This plant is restricted for shipment to Massachusetts.
Latin: Robinia pseudoacacia
Other common names: yellow locust
Mature Height: 40-80 ft. Its trunk can grow to 3-4 feet in diameter. Can sucker from its roots.
Soil / Climate: It is native to South Eastern United States. Black Locust is easily transplanted and grown. Likes full sun and tolerant of most soils. Its known as a very tough plant.

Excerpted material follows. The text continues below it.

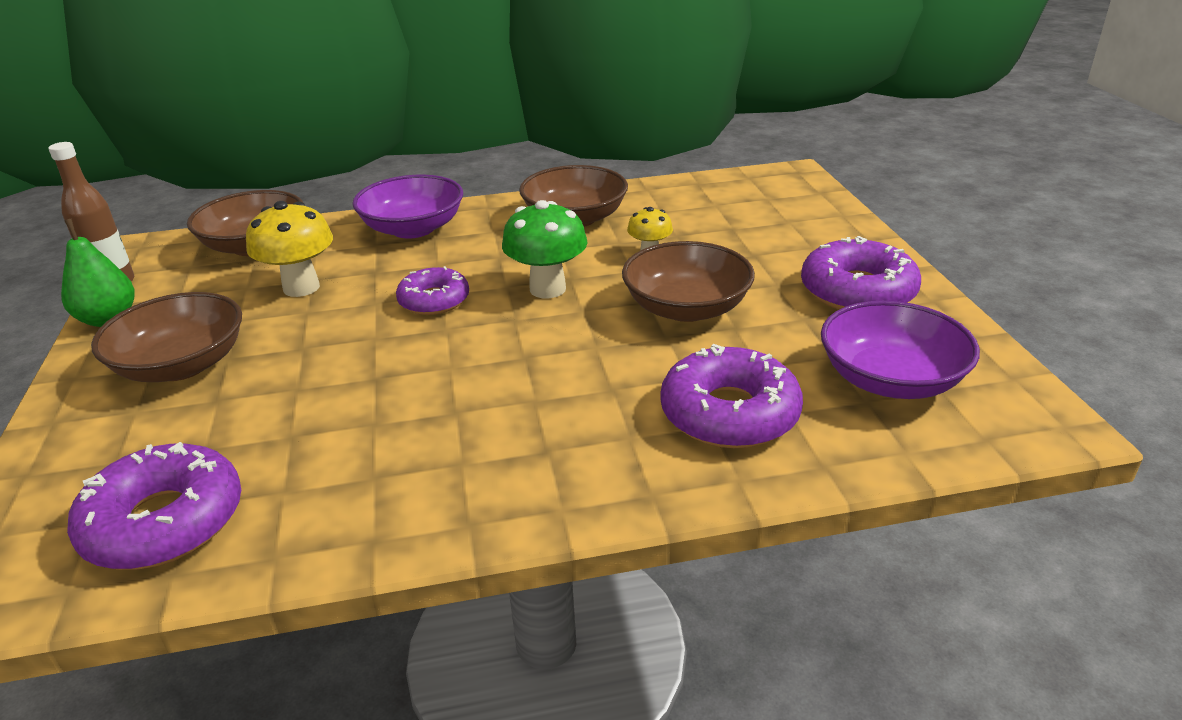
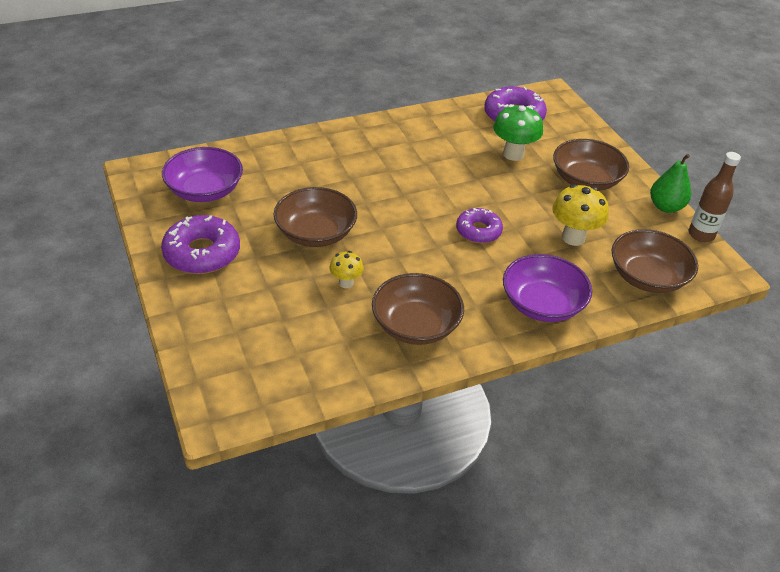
camera: 165 degrees right, 10 degrees up
green mushroom [502,200,587,298] -> green mushroom moved to [493,104,543,161]
purple donut [661,344,803,448] -> none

Notes: drooping, black seed pods 2-4″ long. The bark is deep furrowed and blackish. Each leaf usually has a pair of thorns at its base. Its fragrant white flowers (which smell similar to orange blossoms) can be dipped in batter and deep fried. Because it tolerates pollution well, it makes a good city, planted tree. Black Locust wood is hard, resistant to rot and durable, making it useful for furniture, flooring, paneling, fence posts and small watercraft. It is also planted for firewood because it grows rapidly and makes a good slow burning fire. It has the ability to burn even when wet. Makes a good shade tree, used as erosion control and/or for flowering effect.
Wildlife: Black locust produces large dark seedpods which hang and provide food for quail, turkey, grouse, pheasant, and song birds from autumn to early spring when vegetation becomes scarce. Small wildlife animals often take advantage of the Black Locust’s thorns by nesting among the branches. Deer are also attracted to Black locust.